Former Federal Reserve Chairwoman Janet Yellen said Friday she is concerned the economy might overheat.
“At a time like this, I would be worried that the economy is in a situation where it could overheat,” Yellen told reporters on the sidelines of a conference at The Brookings Institution.
“I don’t think it would be very rapid but I think it could occur,” she said.
Yellen said her view is based on the empirical relationship between inflation and unemployment — known as the Phillips curve, and a closely watched relationship by many at the Fed. She said she thinks the unemployment rate is “below full employment,” meaning it is putting upward pressure on prices.
She said it is possible she is wrong about this relationship.
Overall, Yellen said the economy is doing “extremely well.”

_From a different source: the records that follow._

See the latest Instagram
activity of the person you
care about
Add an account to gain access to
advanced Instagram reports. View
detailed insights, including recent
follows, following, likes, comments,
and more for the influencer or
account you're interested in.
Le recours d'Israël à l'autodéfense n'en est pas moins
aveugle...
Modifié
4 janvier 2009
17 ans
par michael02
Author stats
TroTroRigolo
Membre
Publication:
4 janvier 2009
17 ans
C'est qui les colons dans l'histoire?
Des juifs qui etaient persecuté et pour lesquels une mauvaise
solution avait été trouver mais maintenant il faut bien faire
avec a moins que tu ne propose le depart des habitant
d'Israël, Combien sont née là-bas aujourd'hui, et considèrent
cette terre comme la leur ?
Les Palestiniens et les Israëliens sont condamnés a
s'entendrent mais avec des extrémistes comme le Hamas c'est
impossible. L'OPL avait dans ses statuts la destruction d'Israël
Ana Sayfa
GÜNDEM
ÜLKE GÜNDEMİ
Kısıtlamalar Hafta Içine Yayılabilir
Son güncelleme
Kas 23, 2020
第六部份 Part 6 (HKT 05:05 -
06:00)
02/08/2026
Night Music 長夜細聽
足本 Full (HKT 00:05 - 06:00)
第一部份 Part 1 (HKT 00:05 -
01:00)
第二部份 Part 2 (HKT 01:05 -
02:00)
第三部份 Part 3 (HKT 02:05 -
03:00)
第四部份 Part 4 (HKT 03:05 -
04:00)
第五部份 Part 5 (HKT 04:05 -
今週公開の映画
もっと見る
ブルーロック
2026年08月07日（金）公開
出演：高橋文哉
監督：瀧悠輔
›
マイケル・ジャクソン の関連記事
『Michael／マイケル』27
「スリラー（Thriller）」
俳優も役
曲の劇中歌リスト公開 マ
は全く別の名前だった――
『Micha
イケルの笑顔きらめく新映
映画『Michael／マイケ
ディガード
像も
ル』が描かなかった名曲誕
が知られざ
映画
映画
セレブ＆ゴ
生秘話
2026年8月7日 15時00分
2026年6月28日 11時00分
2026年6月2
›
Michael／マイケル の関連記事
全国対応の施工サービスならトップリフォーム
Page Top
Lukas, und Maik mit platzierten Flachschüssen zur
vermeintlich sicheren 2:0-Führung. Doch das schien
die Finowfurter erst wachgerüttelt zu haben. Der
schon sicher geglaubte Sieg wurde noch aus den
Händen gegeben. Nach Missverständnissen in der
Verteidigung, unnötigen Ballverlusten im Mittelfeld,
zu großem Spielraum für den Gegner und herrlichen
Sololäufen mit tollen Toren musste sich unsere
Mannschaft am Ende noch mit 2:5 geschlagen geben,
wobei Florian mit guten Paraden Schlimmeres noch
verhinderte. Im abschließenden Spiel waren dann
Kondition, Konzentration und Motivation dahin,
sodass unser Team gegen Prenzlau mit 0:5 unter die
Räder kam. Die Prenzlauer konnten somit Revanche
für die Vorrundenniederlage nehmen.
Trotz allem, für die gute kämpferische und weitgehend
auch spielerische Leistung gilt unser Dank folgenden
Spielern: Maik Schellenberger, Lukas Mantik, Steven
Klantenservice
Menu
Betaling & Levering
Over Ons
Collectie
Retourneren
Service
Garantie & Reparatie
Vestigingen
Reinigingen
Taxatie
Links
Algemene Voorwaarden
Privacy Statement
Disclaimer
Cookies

Inflation is now near the 2% target, which is “a wonderful state of affairs,” she said.
Fiscal policy is acting as a “tailwind” on the economy, she said.
It will be quite challenging for the Fed to raise interest rates to a level to move the unemployment rate up without causing a recession, she said.
“It’s almost never happened,” she said.
In remarks to the conference, Yellen said the central bank should make public a blueprint for fighting the next downturn so that investors understand how officials plan to act.
Yellen said she favors an approach where the Fed would agree to keep rates “lower for longer,” so that the market does not start to expect higher interest rates at the first sign of a recovery.
This plan should be laid out in advance so investors have time to digest it, she said.
There is a general sense the Fed has to re-think its approach to combating recessions given the low-interest-rate environment that is persisting.
The problem facing the central bank is easy to describe.
The Fed’s benchmark short-term fed funds rate is now around 2.875%. That doesn’t leave much room to cut rates in another downturn considering that in a typical post-World War II recession, the Fed slashed rates by 5-6 percentage points to turn the economy around.
In her remarks, Yellen cited research that said there is a 40% chance the Fed will need to slash interest rates back to zero in the next recession.
“The consequence would be poor economic performance with significant shortfalls in output and employment during zero lower bound episodes,” she said.
That means the Fed will have to use unusual tools, like asset purchases to spur growth.
But if investors know the Fed will keep rates low, that is a form of stimulus, she said.
In her speech, Yellen said this does create the risk of a boom and higher inflation, but she said these periods of low unemployment did provide some benefits to workers. And any spike in inflation above the Fed’s 2% target would likely be temporary, she said.